Boston Globe — Rhode Island must do more to get climate ready

US Senator Sheldon Whitehouse of Rhode Island, center, with Senators Ed Markey of Massachusetts, right, and Ben Cardin of Maryland, left, at the U.S. Center pavilion during the UNFCCC COP27 climate conference on Nov. 11, 2022 in Sharm El Sheikh, Egypt. SEAN GALLUP/GETTY

Dec 2, 2022

By Curt Spalding — With so much of its population and economic activity concentrated in highly exposed coastal communities, Rhode Island should lead — not follow — on preparing for climate change.

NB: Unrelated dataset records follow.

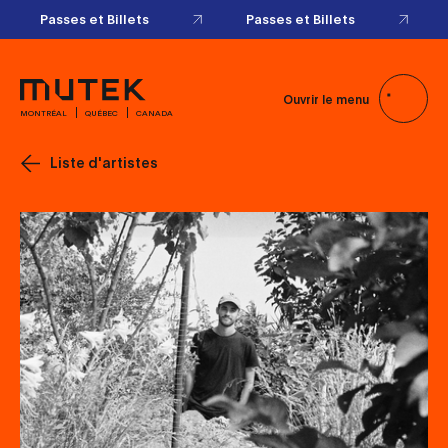
Passes et Billets
Passes et Billets
Ouvrir le menu
MONTRÉAL
QUÉBEC
CANADA
Liste d'artistes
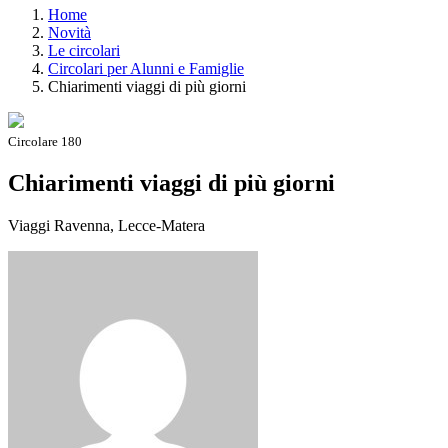
Home
Novità
Le circolari
Circolari per Alunni e Famiglie
Chiarimenti viaggi di più giorni
Circolare 180
Chiarimenti viaggi di più giorni
Viaggi Ravenna, Lecce-Matera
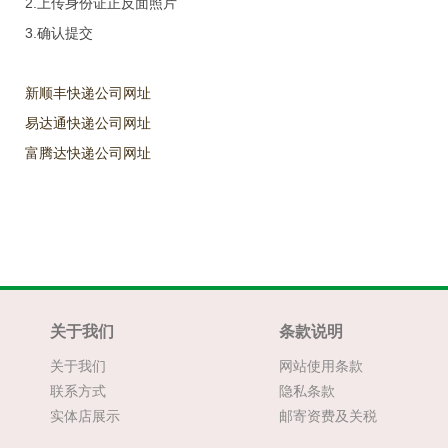
2.上传身份证正反面照片
3.确认提交
新顺丰快递公司网址
易达通快递公司网址
富腾达快递公司网址
关于我们
条款说明
关于我们
网站使用条款
联系方式
隐私条款
实体店展示
邮寄资费及关税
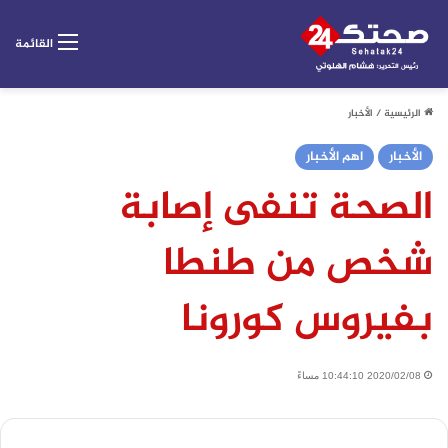
القائمة
الرئيسية
/
الأخبار
الأخبار
اهم الأخبار
الصحة تنفى إصابة
شخص من طنطا
بفيروس كورونا
2020/02/08 10:44:10 مساءً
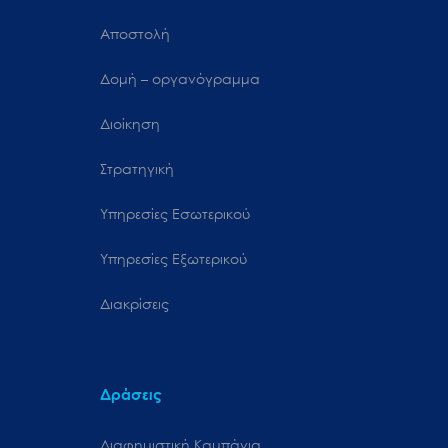
Αποστολή
Δομή – οργανόγραμμα
Διοίκηση
Στρατηγική
Υπηρεσίες Εσωτερικού
Υπηρεσίες Εξωτερικού
Διακρίσεις
Δράσεις
Διαφημιστική Καμπάνια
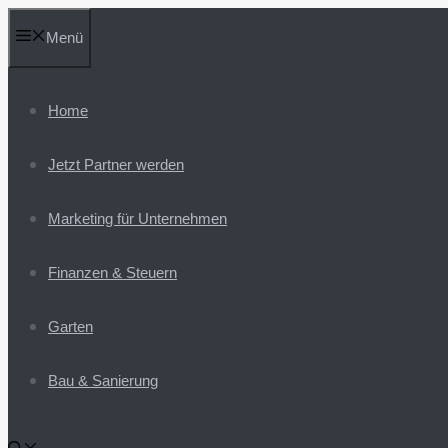
Zum
Menü
Inhalt
springen
Home
Jetzt Partner werden
Marketing für Unternehmen
Finanzen & Steuern
Garten
Bau & Sanierung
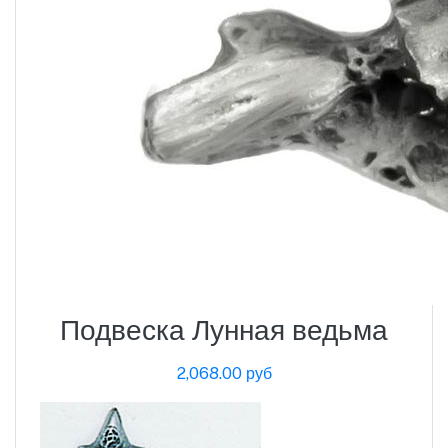
Подвеска Лунная ведьма
2,068.00 руб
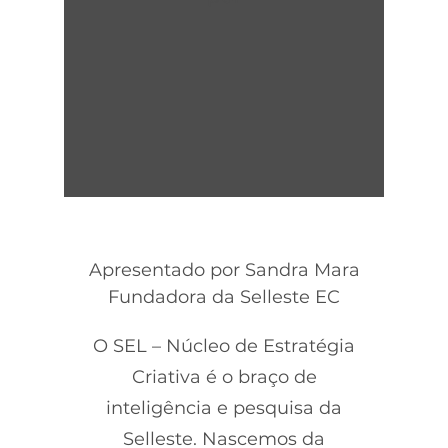
Apresentado por Sandra Mara
Fundadora da Selleste EC
O SEL – Núcleo de Estratégia
Criativa é o braço de
inteligência e pesquisa da
Selleste. Nascemos da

Last month, government emissaries went to Egypt for the Climate Change Conference COP27 and confronted the almost certain scenario that the planet will warm by at least 1.0 to 2.0 C° by 2050. And as the planet warms, heavier rain deluges, hotter and longer heat waves, higher storm surges and ever bigger wildfires will more severely disrupt everything that makes communities across the world secure.

According to reporting in Scientific American’s E&E news, most scientists believe Earth has never warmed this fast. Warming that previously took hundreds if not thousands of years will occur in just decades.

Efforts to build resilient communities must not be limited by the usual political constraints that make bold action impossible. The threat that climate change poses for each and every community must be rigorously considered by quantitatively measuring how sensitive each community is to specific threats, like storm surge and extreme heat.